Problem to solve: Retype the data exactly, from its first line to the line containing "Google Sheets. Enter", including both, and skip any picture.

Records:
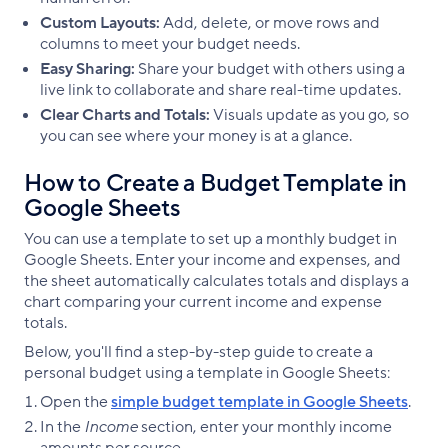
Custom Layouts:
Add, delete, or move rows and
columns to meet your budget needs.
Easy Sharing:
Share your budget with others using a
live link to collaborate and share real-time updates.
Clear Charts and Totals:
Visuals update as you go, so
you can see where your money is at a glance.
How to Create a Budget Template in
Google Sheets
You can use a template to set up a monthly budget in
Google Sheets. Enter your income and expenses, and
the sheet automatically calculates totals and displays a
chart comparing your current income and expense
totals.
Below, you'll find a step-by-step guide to create a
personal budget using a template in Google Sheets:
Open the
simple budget template in Google Sheets
.
In the
Income
section, enter your monthly income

Your solution:
Custom Layouts:
Add, delete, or move rows and
columns to meet your budget needs.
Easy Sharing:
Share your budget with others using a
live link to collaborate and share real-time updates.
Clear Charts and Totals:
Visuals update as you go, so
you can see where your money is at a glance.
How to Create a Budget Template in
Google Sheets
You can use a template to set up a monthly budget in
Google Sheets. Enter your income and expenses, and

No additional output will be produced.